Use Win32::LongPath's copyL instead.
The file names passed to copy need to be strings of bytes. In unix, you'd encode the text to use as the name using the system's locale. In Windows, you'd encode it using the encoding returned by "cp".Win32::GetACP().
The reason for this is that File::Copy's copy uses Win32's Win32::CopyFile, which exposes the CopyFileA system call. The "(A)NSI" system calls use the system's Active Code Page. The exception to this is when the program's manifest makes the programs Active Code Page 65001, UTF-8. I keep meaning to try this to change perl's Active Code Page to UTF-8. You'd still have to encode the file name, but with UTF-8 (or cp65001, the alias returned by the earlier snippet after this change).

What needs to be done
Continue the explanation of how Perl's File::Copy handles file names on Windows, starting after its last sentence.

Dataset extract
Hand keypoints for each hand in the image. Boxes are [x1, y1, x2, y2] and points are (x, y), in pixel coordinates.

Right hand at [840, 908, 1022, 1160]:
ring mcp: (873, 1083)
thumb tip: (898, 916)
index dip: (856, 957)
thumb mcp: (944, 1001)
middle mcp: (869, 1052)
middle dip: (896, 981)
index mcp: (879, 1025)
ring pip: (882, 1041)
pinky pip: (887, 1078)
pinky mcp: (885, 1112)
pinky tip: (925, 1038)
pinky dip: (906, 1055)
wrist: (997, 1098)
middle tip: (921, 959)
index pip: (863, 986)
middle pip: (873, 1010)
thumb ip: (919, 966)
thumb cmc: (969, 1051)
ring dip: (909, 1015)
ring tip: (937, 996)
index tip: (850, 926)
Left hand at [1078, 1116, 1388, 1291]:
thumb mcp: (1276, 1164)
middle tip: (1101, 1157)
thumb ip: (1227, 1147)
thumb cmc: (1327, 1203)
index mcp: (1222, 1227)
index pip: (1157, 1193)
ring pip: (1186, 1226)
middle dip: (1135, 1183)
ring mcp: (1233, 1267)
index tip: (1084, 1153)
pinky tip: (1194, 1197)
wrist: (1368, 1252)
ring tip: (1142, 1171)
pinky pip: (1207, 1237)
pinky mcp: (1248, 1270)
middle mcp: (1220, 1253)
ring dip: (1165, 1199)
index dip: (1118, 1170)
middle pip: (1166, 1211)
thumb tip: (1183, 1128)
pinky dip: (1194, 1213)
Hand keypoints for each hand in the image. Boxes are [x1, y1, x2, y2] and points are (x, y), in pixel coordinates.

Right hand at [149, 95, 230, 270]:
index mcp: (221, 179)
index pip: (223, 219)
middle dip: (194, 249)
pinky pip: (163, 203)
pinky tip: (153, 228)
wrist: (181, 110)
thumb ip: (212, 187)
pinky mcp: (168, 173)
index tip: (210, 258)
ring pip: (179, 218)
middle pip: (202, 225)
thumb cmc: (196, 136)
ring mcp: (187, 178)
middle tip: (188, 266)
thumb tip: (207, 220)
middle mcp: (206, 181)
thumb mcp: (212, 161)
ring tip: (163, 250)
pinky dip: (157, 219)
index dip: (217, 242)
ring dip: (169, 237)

Task output
On an English machine, the encoding is probably cp1252. Fortunately, the file name in question can be encoded using Windows-1252. If you wanted to support file names that can't be encoded using your system's ACP, you'd have to change the program's ACP as mentioned above, or you'd have to use CopyFileW, the "(W)ide" or "Unicode" version of the system call, which takes UTF-16le strings. Win32::LongPath's copyL exposes this call. (It also munges the paths to allow longer paths, but this is transparent.) It it wasn't already exposed, you could have used a module like FFI::Platypus or Win32::API to access it, or you could have written your own XS module.